Thanks. That sounds like what I need.

Lmatnme, thanks. the link is not a problem and I appreciate it vs. making me search for something. My current system lets me use 1 remote as a transmitter, and 1+ as receivers. I can set of 10 remote camras if I had 11 transmitters. But I must press the remote, and I'd prefer to press the shutter button on the camera in my hands. That lets me compose and shoot normally, while the remote just fires. 

Say for example B-Ball, I am under the net and 3 feet off the court, but also shooting remotely from the rafters:


Untitled by RexPhoto91, on Flickr


----------



## winglet (Jun 18, 2014)

I don't understand the problem exactly, can't you just put one trigger in the hotshoe of the camera in your hand, the other with a shutter release cable attached to the remote camera? Then when you fire the camera in your hand, it would trigger the remote camera?

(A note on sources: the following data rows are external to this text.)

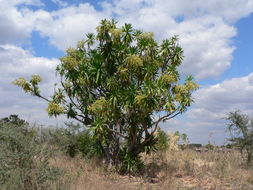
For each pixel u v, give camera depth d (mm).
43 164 7207
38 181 6902
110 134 14047
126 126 13922
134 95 12977
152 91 12367
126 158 13375
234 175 12547
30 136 8102
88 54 15133
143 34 13859
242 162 15195
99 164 14109
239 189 10516
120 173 13367
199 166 14234
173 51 14141
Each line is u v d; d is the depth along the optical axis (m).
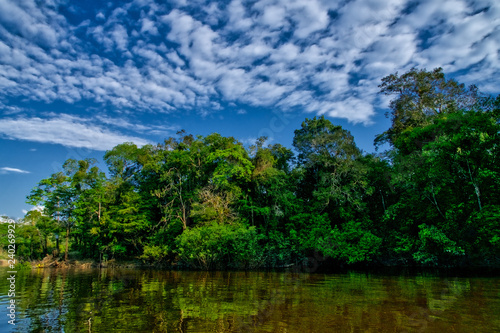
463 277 17.31
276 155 35.12
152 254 30.30
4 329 8.44
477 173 18.75
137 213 35.53
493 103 18.34
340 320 8.84
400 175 22.64
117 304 11.73
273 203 30.14
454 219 19.56
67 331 8.23
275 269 26.36
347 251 24.12
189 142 43.84
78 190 41.44
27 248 44.09
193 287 16.02
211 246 26.16
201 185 35.25
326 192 27.48
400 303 10.80
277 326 8.39
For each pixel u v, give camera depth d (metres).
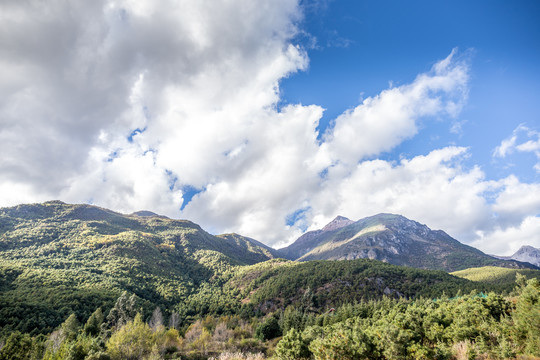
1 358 41.75
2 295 81.94
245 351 57.47
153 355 45.75
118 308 79.81
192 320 111.62
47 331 68.06
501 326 23.08
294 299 139.38
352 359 22.23
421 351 19.34
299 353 29.25
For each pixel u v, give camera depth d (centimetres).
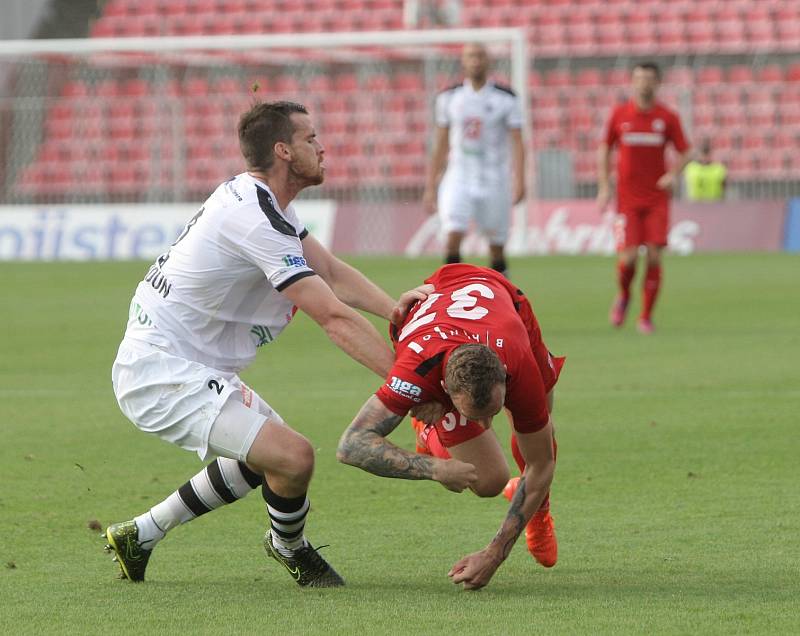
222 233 1574
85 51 8000
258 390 3262
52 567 1745
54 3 10644
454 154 4706
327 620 1469
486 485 1625
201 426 1573
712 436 2597
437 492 2184
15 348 4109
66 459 2477
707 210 7806
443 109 4697
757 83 9550
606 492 2150
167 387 1584
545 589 1603
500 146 4719
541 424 1538
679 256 7425
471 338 1484
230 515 2041
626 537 1861
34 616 1502
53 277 6650
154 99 9600
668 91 9325
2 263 7656
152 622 1471
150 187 9262
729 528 1895
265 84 9706
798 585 1589
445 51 8744
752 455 2412
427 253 7831
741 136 9288
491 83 4684
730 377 3325
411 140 9344
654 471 2298
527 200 7919
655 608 1496
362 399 3116
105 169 9519
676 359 3662
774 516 1962
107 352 4012
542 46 10019
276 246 1559
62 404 3103
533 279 6184
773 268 6562
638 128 4300
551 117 9469
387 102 9494
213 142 9456
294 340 4303
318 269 1741
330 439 2631
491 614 1482
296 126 1606
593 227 7850
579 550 1798
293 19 10388
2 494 2189
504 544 1577
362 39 7706
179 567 1744
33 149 9525
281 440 1565
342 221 8000
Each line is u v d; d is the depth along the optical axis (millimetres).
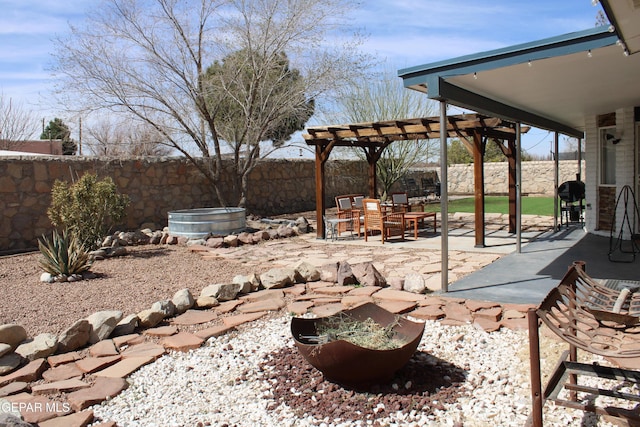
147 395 3150
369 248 9125
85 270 6785
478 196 8773
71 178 10188
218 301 5195
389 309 4664
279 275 5793
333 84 12062
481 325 4184
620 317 2547
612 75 5219
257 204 14773
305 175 16766
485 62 4578
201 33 11383
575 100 6957
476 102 5910
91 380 3336
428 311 4590
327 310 4793
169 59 11281
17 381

Which model of triggers do you have?


----------



## TexPhoto (Jun 19, 2014)

winglet said:


> I don't understand the problem exactly, can't you just put one trigger in the hotshoe of the camera in your hand, the other with a shutter release cable attached to the remote camera? Then when you fire the camera in your hand, it would trigger the remote camera?
> 
> Which model of triggers do you have?



I have RF-603c's. And that is exactly the problem. Using one as a transmitter will fire the remote camera only if you press the button on the transmitter. Placing it on the hotshot and firing the camera does nothing. If you set up the receiver with a flash, the flash will fire.


----------